TRY IT.
Quote every row below word for word, keeping the order in which they appear.

DATASET CONTENT.
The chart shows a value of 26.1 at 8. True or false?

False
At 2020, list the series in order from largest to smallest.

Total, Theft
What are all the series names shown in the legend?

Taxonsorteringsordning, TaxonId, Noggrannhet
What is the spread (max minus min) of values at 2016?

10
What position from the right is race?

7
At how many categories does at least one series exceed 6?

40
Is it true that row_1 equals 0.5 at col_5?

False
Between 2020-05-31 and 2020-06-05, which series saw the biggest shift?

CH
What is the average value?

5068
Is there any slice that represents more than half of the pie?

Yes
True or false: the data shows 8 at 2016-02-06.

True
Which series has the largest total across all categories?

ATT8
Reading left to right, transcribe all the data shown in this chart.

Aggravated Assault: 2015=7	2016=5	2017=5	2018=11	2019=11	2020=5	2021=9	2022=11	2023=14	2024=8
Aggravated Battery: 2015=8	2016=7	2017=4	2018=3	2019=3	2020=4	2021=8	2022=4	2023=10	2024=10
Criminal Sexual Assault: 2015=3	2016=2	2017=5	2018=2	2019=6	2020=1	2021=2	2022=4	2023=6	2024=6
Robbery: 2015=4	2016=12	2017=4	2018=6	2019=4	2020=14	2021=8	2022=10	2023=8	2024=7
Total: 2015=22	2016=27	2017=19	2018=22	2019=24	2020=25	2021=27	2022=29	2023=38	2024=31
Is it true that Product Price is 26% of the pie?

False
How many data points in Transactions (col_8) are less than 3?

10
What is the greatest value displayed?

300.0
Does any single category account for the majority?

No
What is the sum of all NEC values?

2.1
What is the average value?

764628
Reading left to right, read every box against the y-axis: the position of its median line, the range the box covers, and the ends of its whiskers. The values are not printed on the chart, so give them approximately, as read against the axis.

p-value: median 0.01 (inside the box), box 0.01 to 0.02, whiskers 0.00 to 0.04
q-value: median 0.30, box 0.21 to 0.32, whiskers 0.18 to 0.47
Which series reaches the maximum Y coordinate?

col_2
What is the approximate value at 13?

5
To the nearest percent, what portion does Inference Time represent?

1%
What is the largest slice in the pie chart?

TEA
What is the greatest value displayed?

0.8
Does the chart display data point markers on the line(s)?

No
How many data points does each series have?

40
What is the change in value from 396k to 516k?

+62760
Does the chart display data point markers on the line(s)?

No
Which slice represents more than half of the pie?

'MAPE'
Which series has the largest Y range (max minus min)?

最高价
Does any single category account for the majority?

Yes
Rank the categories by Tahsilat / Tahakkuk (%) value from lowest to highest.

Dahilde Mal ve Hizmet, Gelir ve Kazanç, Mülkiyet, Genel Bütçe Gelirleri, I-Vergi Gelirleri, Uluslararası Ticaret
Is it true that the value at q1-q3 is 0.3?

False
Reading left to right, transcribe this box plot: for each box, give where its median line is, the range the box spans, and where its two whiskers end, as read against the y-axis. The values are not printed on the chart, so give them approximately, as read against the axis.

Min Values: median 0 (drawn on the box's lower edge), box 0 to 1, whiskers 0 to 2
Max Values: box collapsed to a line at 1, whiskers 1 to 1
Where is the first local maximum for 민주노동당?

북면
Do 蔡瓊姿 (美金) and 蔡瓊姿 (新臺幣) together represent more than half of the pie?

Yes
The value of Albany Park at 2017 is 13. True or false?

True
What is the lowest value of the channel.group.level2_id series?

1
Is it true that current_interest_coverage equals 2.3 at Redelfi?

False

EXERCISE SOLUTION.
The chart shows a value of 26.1 at 8. True or false?

False
At 2020, list the series in order from largest to smallest.

Total, Theft
What are all the series names shown in the legend?

Taxonsorteringsordning, TaxonId, Noggrannhet
What is the spread (max minus min) of values at 2016?

10
What position from the right is race?

7
At how many categories does at least one series exceed 6?

40
Is it true that row_1 equals 0.5 at col_5?

False
Between 2020-05-31 and 2020-06-05, which series saw the biggest shift?

CH
What is the average value?

5068
Is there any slice that represents more than half of the pie?

Yes
True or false: the data shows 8 at 2016-02-06.

True
Which series has the largest total across all categories?

ATT8
Reading left to right, transcribe all the data shown in this chart.

Aggravated Assault: 2015=7	2016=5	2017=5	2018=11	2019=11	2020=5	2021=9	2022=11	2023=14	2024=8
Aggravated Battery: 2015=8	2016=7	2017=4	2018=3	2019=3	2020=4	2021=8	2022=4	2023=10	2024=10
Criminal Sexual Assault: 2015=3	2016=2	2017=5	2018=2	2019=6	2020=1	2021=2	2022=4	2023=6	2024=6
Robbery: 2015=4	2016=12	2017=4	2018=6	2019=4	2020=14	2021=8	2022=10	2023=8	2024=7
Total: 2015=22	2016=27	2017=19	2018=22	2019=24	2020=25	2021=27	2022=29	2023=38	2024=31
Is it true that Product Price is 26% of the pie?

False
How many data points in Transactions (col_8) are less than 3?

10
What is the greatest value displayed?

300.0
Does any single category account for the majority?

No
What is the sum of all NEC values?

2.1
What is the average value?

764628
Reading left to right, read every box against the y-axis: the position of its median line, the range the box covers, and the ends of its whiskers. The values are not printed on the chart, so give them approximately, as read against the axis.

p-value: median 0.01 (inside the box), box 0.01 to 0.02, whiskers 0.00 to 0.04
q-value: median 0.30, box 0.21 to 0.32, whiskers 0.18 to 0.47
Which series reaches the maximum Y coordinate?

col_2
What is the approximate value at 13?

5
To the nearest percent, what portion does Inference Time represent?

1%
What is the largest slice in the pie chart?

TEA
What is the greatest value displayed?

0.8
Does the chart display data point markers on the line(s)?

No
How many data points does each series have?

40
What is the change in value from 396k to 516k?

+62760
Does the chart display data point markers on the line(s)?

No
Which slice represents more than half of the pie?

'MAPE'
Which series has the largest Y range (max minus min)?

最高价
Does any single category account for the majority?

Yes
Rank the categories by Tahsilat / Tahakkuk (%) value from lowest to highest.

Dahilde Mal ve Hizmet, Gelir ve Kazanç, Mülkiyet, Genel Bütçe Gelirleri, I-Vergi Gelirleri, Uluslararası Ticaret
Is it true that the value at q1-q3 is 0.3?

False
Reading left to right, transcribe this box plot: for each box, give where its median line is, the range the box spans, and where its two whiskers end, as read against the y-axis. The values are not printed on the chart, so give them approximately, as read against the axis.

Min Values: median 0 (drawn on the box's lower edge), box 0 to 1, whiskers 0 to 2
Max Values: box collapsed to a line at 1, whiskers 1 to 1
Where is the first local maximum for 민주노동당?

북면
Do 蔡瓊姿 (美金) and 蔡瓊姿 (新臺幣) together represent more than half of the pie?

Yes
The value of Albany Park at 2017 is 13. True or false?

True
What is the lowest value of the channel.group.level2_id series?

1
Is it true that current_interest_coverage equals 2.3 at Redelfi?

False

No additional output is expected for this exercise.